La Seigneurerie de Montmorot, après avoir appartenu dans l'origine aux Rois de Bourgogne, passa aux Comptes Héréditaires de cette province, elle se partagea au commencement du 11ème siècle, dans des proportions inégales entre la branche aînée de nos Comtes, et une branche cadette, dont les membres prirent les titres de Vicomtes et de Sires de Montmorot.
Ainsi, la qualification de Vicomte, le droit de sépulture dans l'église cathédrale de St Etienne de Besançon, étaient acquises à la maison de Montmoret, dont l'immensité de ses domaines, s'étendait depuis le grandvaux, jusqu'à la rivière de Braine.
Les Comtes de Bourgogne avaient un donjon sur la montagne de Montmorot, et autour de cette forteresse, un Bourg appelé Bourg-dessus, ou Bourg-Le-Comte, les Sires de Montmoret avaient un autre Château, à côté du précédent, et un Bourg à ses pieds où était l'église, appelé le Bourg-Dessous, ou le Bourg-Le-Sire.
Le premier personnage connu de la maison de Montmoret, est Guillaume, Seigneur de Bourg-Le-Sire, qui donna au monastère de Tournus, l'église de Ste Corneille de L'Etoile, et celle de St Didier (en 1078).
Thiébert II de Montmoret fonda, en 1170, la Chartreuse de Bonlieu, et la dota de possessions considérables, qu'il tenait sous la suzeraineté de Gérard, Comte de Vienne.
Son fils aîné Pierre, Sire de Montmorot, confirma en l'an 1200, à la Chartreuse de Bonlieu, les biens qui lui avaient été donnés par son Père, et en ajouta de nouveaux, du consentement de son épouse et de ses deux fils, en présence d'Humbert, son frère, d'Ulleric de Montmoret, Albéric de Binans, et autres seigneurs.
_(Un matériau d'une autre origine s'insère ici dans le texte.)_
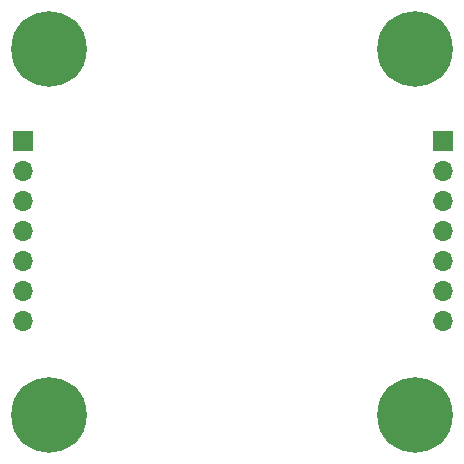
<source format=gbr>
%TF.GenerationSoftware,KiCad,Pcbnew,(5.1.10)-1*%
%TF.CreationDate,2021-11-06T00:44:08+01:00*%
%TF.ProjectId,AS5047D_breakout,41533530-3437-4445-9f62-7265616b6f75,rev?*%
%TF.SameCoordinates,Original*%
%TF.FileFunction,Soldermask,Bot*%
%TF.FilePolarity,Negative*%
%FSLAX46Y46*%
G04 Gerber Fmt 4.6, Leading zero omitted, Abs format (unit mm)*
G04 Created by KiCad (PCBNEW (5.1.10)-1) date 2021-11-06 00:44:08*
%MOMM*%
%LPD*%
G01*
G04 APERTURE LIST*
%ADD10O,1.700000X1.700000*%
%ADD11R,1.700000X1.700000*%
%ADD12C,6.400000*%
G04 APERTURE END LIST*
D10*
%TO.C,J2*%
X259080000Y-115570000D03*
X259080000Y-113030000D03*
X259080000Y-110490000D03*
X259080000Y-107950000D03*
X259080000Y-105410000D03*
X259080000Y-102870000D03*
D11*
X259080000Y-100330000D03*
%TD*%
D10*
%TO.C,J1*%
X223520000Y-115570000D03*
X223520000Y-113030000D03*
X223520000Y-110490000D03*
X223520000Y-107950000D03*
X223520000Y-105410000D03*
X223520000Y-102870000D03*
D11*
X223520000Y-100330000D03*
%TD*%
D12*
%TO.C,H4*%
X225750000Y-123550000D03*
%TD*%
%TO.C,H3*%
X225750000Y-92550000D03*
%TD*%
%TO.C,H2*%
X256750000Y-123550000D03*
%TD*%
%TO.C,H1*%
X256750000Y-92550000D03*
%TD*%
M02*

</source>
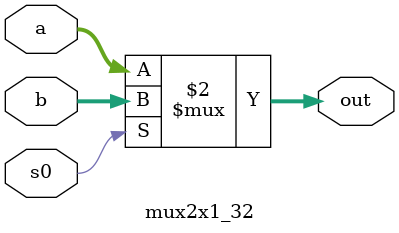
<source format=v>
`timescale 1ns / 1ps


module mux2x1_32(
    input s0,
    input [31:0] a,
    input [31:0] b,
    output [31:0] out
    );
    
    assign out = (s0 == 1'b0) ? a : b;
    
endmodule

</source>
Son sceau, attaché à cet acte, le représente à cheval, son épée à la main.
Actuellement, les grilles de l'entrée de l'église de Bonlieu, portent les armoiries de Montmorot.
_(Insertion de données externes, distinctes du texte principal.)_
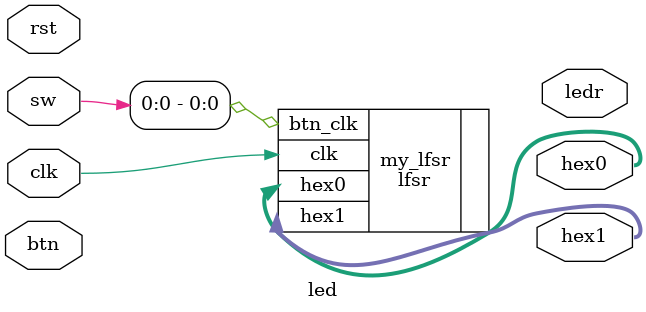
<source format=v>
module led(
  input clk,
  input rst,
  input [4:0] btn,
  input [15:0] sw,
  output [3:0] hex0,
  output [3:0] hex1,
  output [15:0] ledr
);

  lfsr my_lfsr(
    .clk(clk),
    .btn_clk(sw[0]),
    .hex0(hex0),
    .hex1(hex1)
  );

endmodule

</source>
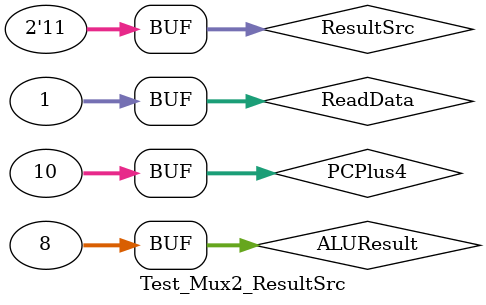
<source format=sv>
`timescale 1ns / 1ps


module Test_Mux2_ResultSrc();

logic [31:0] ALUResult;
logic [31:0] ReadData;
logic [31:0] PCPlus4;
logic [1:0] ResultSrc;
logic [31:0] y;

Mux2_ResultSrc DUT(ALUResult, ReadData, PCPlus4, ResultSrc, y);

initial begin
ResultSrc = 2'b00; ALUResult = 32'b1000; ReadData = 32'b0001; PCPlus4 = 32'b1010;
#10;
ResultSrc = 2'b01;
#10;
ResultSrc = 2'b10;
#10;
ResultSrc = 2'b11;

//-------------------------------------------------Passed-----------------------------------------------------------//

end
endmodule

</source>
En 1293, Marguerite, Dame de Montmoret, Ruffey, Bletterans, Largillais, recueillit la riche succession des maisons de Montmoret et de Ruffey, mariée au seigneur de Joinville, dont elle n'eut qu'une fille, Agnés de Joinville, qui fut religieuse à Château-Chalon.
Cette dame passa, avant 1304, à de secondes noces avec Hugues de Vienne, Seigneur de Lons-Le-Saunier en partie et de Seurre. C'est ainsi que les Seigneurs de Vienne sont devenus propriétaires de cette portion du domaine de Montmorot.
D'autres branches de la maison de Montmoret ont subsisté jusqu'au 12ème siècle.
L'une d'elles eut la seigneurerie de Bornay dont elle prit le nom, d'autres eurent celles de Pélasgey, Liconas, Rotalier.